China’s car dealerships have called on the country’s automakers to stop foisting price wars on them, as intense competition over who can charge the least is threatening their survival, China Daily and Reuters report.
In a statement issued on Tuesday, the China Auto Dealers Chamber of Commerce said that dealers were struggling with weakening margins, rising inventory levels, tighter liquidity and overall operational stress.
“The situation worsened notably since the second quarter as a fresh wave of discounts, led by major EV [electric vehicle] players, spread through the market,” the chamber said. “Price wars may win headlines, but they are dragging the entire industry into a downward spiral.”
[See more: Tesla’s fall from favour presents an opportunity for Chinese EV makers]
The statement came on the heels of a pledge from the central government to tackle unfair competition. The China Association of Auto Manufacturers has also urged its members not “dump goods at prices below cost,” Reuters says.
The pressure has already caused some dealerships to shut, including a multi-store dealer for BYD’s EVs in Shandong Province.

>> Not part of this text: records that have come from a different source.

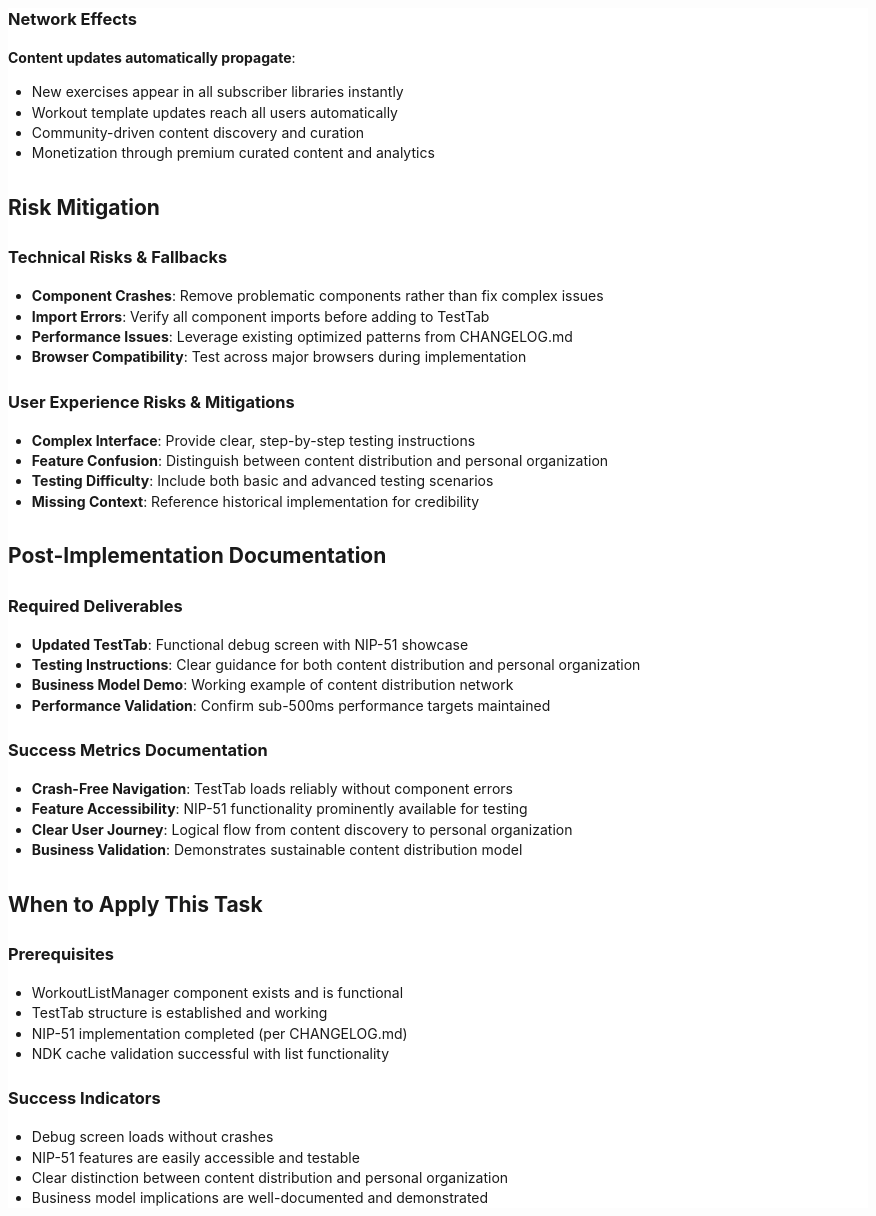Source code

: ### Network Effects
**Content updates automatically propagate**:
- New exercises appear in all subscriber libraries instantly
- Workout template updates reach all users automatically
- Community-driven content discovery and curation
- Monetization through premium curated content and analytics

## Risk Mitigation

### Technical Risks & Fallbacks
- **Component Crashes**: Remove problematic components rather than fix complex issues
- **Import Errors**: Verify all component imports before adding to TestTab
- **Performance Issues**: Leverage existing optimized patterns from CHANGELOG.md
- **Browser Compatibility**: Test across major browsers during implementation

### User Experience Risks & Mitigations
- **Complex Interface**: Provide clear, step-by-step testing instructions
- **Feature Confusion**: Distinguish between content distribution and personal organization
- **Testing Difficulty**: Include both basic and advanced testing scenarios
- **Missing Context**: Reference historical implementation for credibility

## Post-Implementation Documentation

### Required Deliverables
- **Updated TestTab**: Functional debug screen with NIP-51 showcase
- **Testing Instructions**: Clear guidance for both content distribution and personal organization
- **Business Model Demo**: Working example of content distribution network
- **Performance Validation**: Confirm sub-500ms performance targets maintained

### Success Metrics Documentation
- **Crash-Free Navigation**: TestTab loads reliably without component errors
- **Feature Accessibility**: NIP-51 functionality prominently available for testing
- **Clear User Journey**: Logical flow from content discovery to personal organization
- **Business Validation**: Demonstrates sustainable content distribution model

## When to Apply This Task

### Prerequisites
- WorkoutListManager component exists and is functional
- TestTab structure is established and working
- NIP-51 implementation completed (per CHANGELOG.md)
- NDK cache validation successful with list functionality

### Success Indicators
- Debug screen loads without crashes
- NIP-51 features are easily accessible and testable
- Clear distinction between content distribution and personal organization
- Business model implications are well-documented and demonstrated
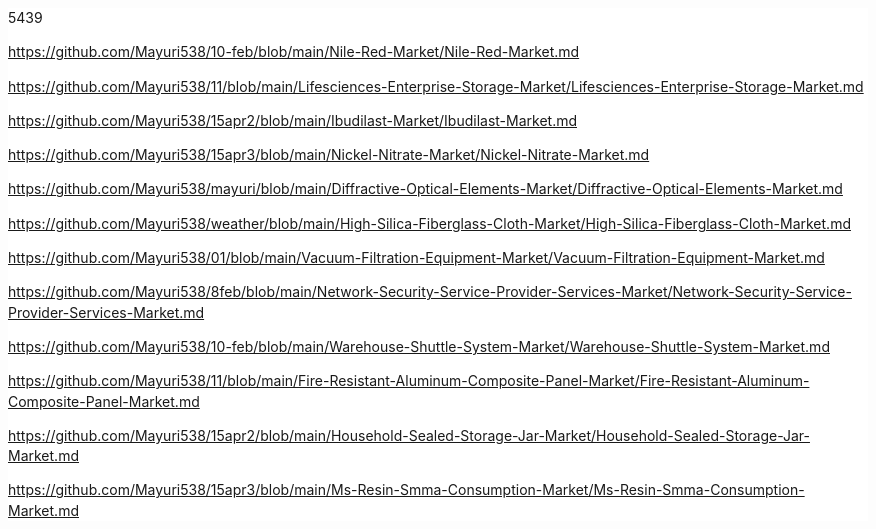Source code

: 5439</p><p><a href="https://github.com/Mayuri538/10-feb/blob/main/Nile-Red-Market/Nile-Red-Market.md">https://github.com/Mayuri538/10-feb/blob/main/Nile-Red-Market/Nile-Red-Market.md</a></p><p><a href="https://github.com/Mayuri538/11/blob/main/Lifesciences-Enterprise-Storage-Market/Lifesciences-Enterprise-Storage-Market.md">https://github.com/Mayuri538/11/blob/main/Lifesciences-Enterprise-Storage-Market/Lifesciences-Enterprise-Storage-Market.md</a></p><p><a href="https://github.com/Mayuri538/15apr2/blob/main/Ibudilast-Market/Ibudilast-Market.md">https://github.com/Mayuri538/15apr2/blob/main/Ibudilast-Market/Ibudilast-Market.md</a></p><p><a href="https://github.com/Mayuri538/15apr3/blob/main/Nickel-Nitrate-Market/Nickel-Nitrate-Market.md">https://github.com/Mayuri538/15apr3/blob/main/Nickel-Nitrate-Market/Nickel-Nitrate-Market.md</a></p><p><a href="https://github.com/Mayuri538/mayuri/blob/main/Diffractive-Optical-Elements-Market/Diffractive-Optical-Elements-Market.md">https://github.com/Mayuri538/mayuri/blob/main/Diffractive-Optical-Elements-Market/Diffractive-Optical-Elements-Market.md</a></p><p><a href="https://github.com/Mayuri538/weather/blob/main/High-Silica-Fiberglass-Cloth-Market/High-Silica-Fiberglass-Cloth-Market.md">https://github.com/Mayuri538/weather/blob/main/High-Silica-Fiberglass-Cloth-Market/High-Silica-Fiberglass-Cloth-Market.md</a></p><p><a href="https://github.com/Mayuri538/01/blob/main/Vacuum-Filtration-Equipment-Market/Vacuum-Filtration-Equipment-Market.md">https://github.com/Mayuri538/01/blob/main/Vacuum-Filtration-Equipment-Market/Vacuum-Filtration-Equipment-Market.md</a></p><p><a href="https://github.com/Mayuri538/8feb/blob/main/Network-Security-Service-Provider-Services-Market/Network-Security-Service-Provider-Services-Market.md">https://github.com/Mayuri538/8feb/blob/main/Network-Security-Service-Provider-Services-Market/Network-Security-Service-Provider-Services-Market.md</a></p><p><a href="https://github.com/Mayuri538/10-feb/blob/main/Warehouse-Shuttle-System-Market/Warehouse-Shuttle-System-Market.md">https://github.com/Mayuri538/10-feb/blob/main/Warehouse-Shuttle-System-Market/Warehouse-Shuttle-System-Market.md</a></p><p><a href="https://github.com/Mayuri538/11/blob/main/Fire-Resistant-Aluminum-Composite-Panel-Market/Fire-Resistant-Aluminum-Composite-Panel-Market.md">https://github.com/Mayuri538/11/blob/main/Fire-Resistant-Aluminum-Composite-Panel-Market/Fire-Resistant-Aluminum-Composite-Panel-Market.md</a></p><p><a href="https://github.com/Mayuri538/15apr2/blob/main/Household-Sealed-Storage-Jar-Market/Household-Sealed-Storage-Jar-Market.md">https://github.com/Mayuri538/15apr2/blob/main/Household-Sealed-Storage-Jar-Market/Household-Sealed-Storage-Jar-Market.md</a></p><p><a href="https://github.com/Mayuri538/15apr3/blob/main/Ms-Resin-Smma-Consumption-Market/Ms-Resin-Smma-Consumption-Market.md">https://github.com/Mayuri538/15apr3/blob/main/Ms-Resin-Smma-Consumption-Market/Ms-Resin-Smma-Consumption-Market.md</a></p>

Dealers have issued a number of recommendations for industry reform, urging automakers to stop confusing consumers with frequent price changes and to set reasonable annual production and sales targets that are aligned with actual demand. They also warned manufacturers to stop offloading excess inventory onto dealers.
The chamber said that manufacturers should not be “coerced to withdraw from the network and close their stores in the name of optimising network channels,” and noted that those exiting the industry needed to be fairly compensated.